When we understand that almost all of our programming, both negative and positive, was ingrained in us by the time we were three years old, we can begin to see where most of our beliefs stem from. If you grew up in a less than supportive, nurturing environment and often told you were wrong, stupid, bad, or lazy, could have gotten better grades or done better at this or that, inside you still lives that hurt, little child who wanted nothing more than approval and acceptance of your parent(s). Today, the adult “you” is still desperately searching it out. Many turn to drugs and alcohol to medicate the hurt and pain of not “measuring up,” but that only creates further disillusionment and self-disappointment.
It usually isn’t with malicious intent that a parent or other respected adult attempts to guide children in becoming their “best” by making comments they thought would be motivating. Unfortunately, how it is received and interpreted from the child’s perspective is that their “best” just doesn’t measure up and will never be good enough. How do we know what our “best” really is? After all, couldn’t we always do or be better? Is our “best” EVER attainable?? This creates the perfect storm in believing we’ll never be good enough, so why try?

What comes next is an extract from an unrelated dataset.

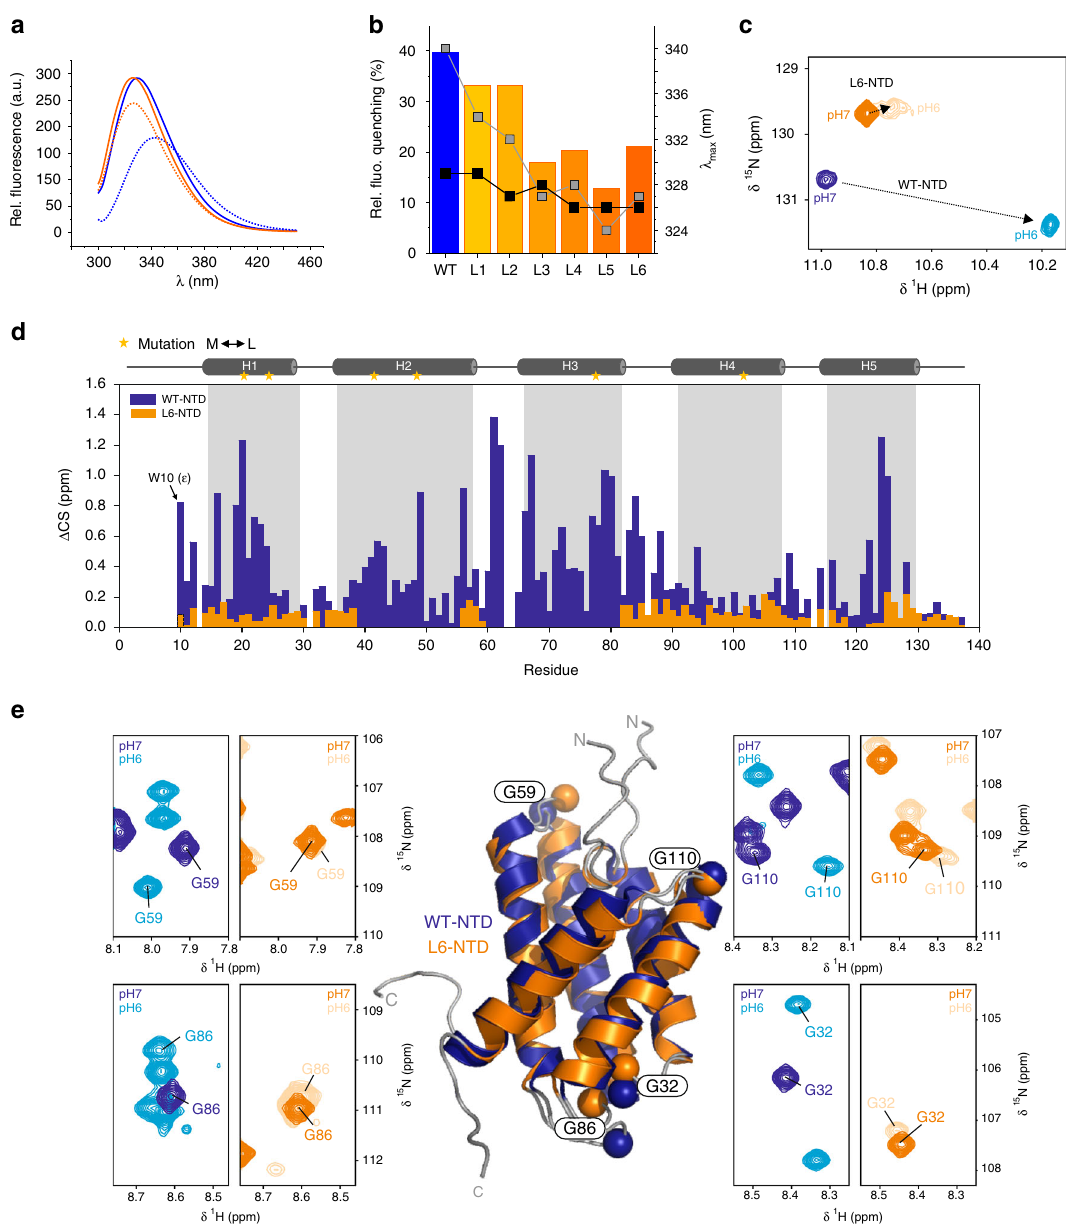
Fig. 5 Native-state conformational changes of the NTD. a Trp fl uorescence spectra of WT-NTD (blue) and L6-NTD (orange) measured at pH 7.0 and 200 mM ionic strength (solid lines), and at pH 6.0 and 8 mM ionic strength (dashed lines). b Quenching of Trp fl uorescence emission of cumulative Met- to-Leu mutants upon change of solution condition from pH 7.0 (200 mM ionic strength) to pH 6.0 (8 mM ionic strength) (colored bars). The wavelengths of maximal fl uorescence emission at pH 7.0 (gray squares) and at pH 6.0 (black squares) is shown for each mutant. c 1 H, 15 N-HSQC NMR spectra detailing the side chain amide signal of W10 of L6-NTD and WT-NTD in pH 7.0 buffered solution and 200 mM ionic strength (orange and blue, respectively) and in pH 6.0 and 8 mM ionic strength (light orange and cyan, respectively). d NMR chemical shift (CS) differences of assigned residues in the WT-NTD (blue) and L6-NTD (orange) upon change of solution pH from 7.0 to 6.0. e 1 H, 15 N-HSQC NMR signals of NTD loop residues. Close up of the HSQC spectral regions of glycine residues G59, G86, G110, and G32 located in loop segments connecting helices of WT-NTD and L6-NTD recorded at pH 7.0 and at pH 6.0 are shown. The location of residues on the aligned structures of WT (blue) and L6-NTD (orange) is highlighted as spheres. Source data are provided as Source Data fi le. Source data shown in panel e are provided in the BMRB (entry: 27683) fl uorescence fl uctuations 17,31,32 . We probed dynamics of the conserved Trp residue (W10), which moves in and out of the fi ve-helix bundle 17 . To this end, we modi fi ed the side-chain thiol of an engineered cysteine introduced at the N-terminus, vicinal to W10 (mutant G3C), using the thiol-reactive fl uorophore AttoOxa11 (Fig. 6e). Motion of W10 from buried to solvent- exposed position lead to contact-induced quenching of the NATURE COMMUNICATIONS| (2019) 10:4378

Having clarity on where these misperceptions of self stem from, you can DECIDE to stop rerunning those old tapes that keep you stuck in feeling doubt, self-rejection, and not good enough. Quieting the voice that tells you, “you aren’t enough” takes diligence, but quiet it you must if you wish to free yourself from it. With time, the voice becomes a whisper that eventually fades away…
When you can let go of the need for outside approval and neutralize this false identity with a healthy dose of forgiveness and self-compassion, you begin to heal. As you become gentler with yourself by thinking and saying loving, kind comments, self-approval will become easier for you. With time, you will begin to embody this new identity. Your confidence will build and loving and accepting yourself will become natural once again.
In truth, you already are more than “good enough” to have everything and be anything in your life you desire. There is no competition other than what you place on yourself. The only opinion of you that truly matters is your own.
There is nothing for you to become or do, other than simply being beautiful, authentic YOU!
Consider this mantra to set yourself Free… I AM ENOUGH, FOR ME!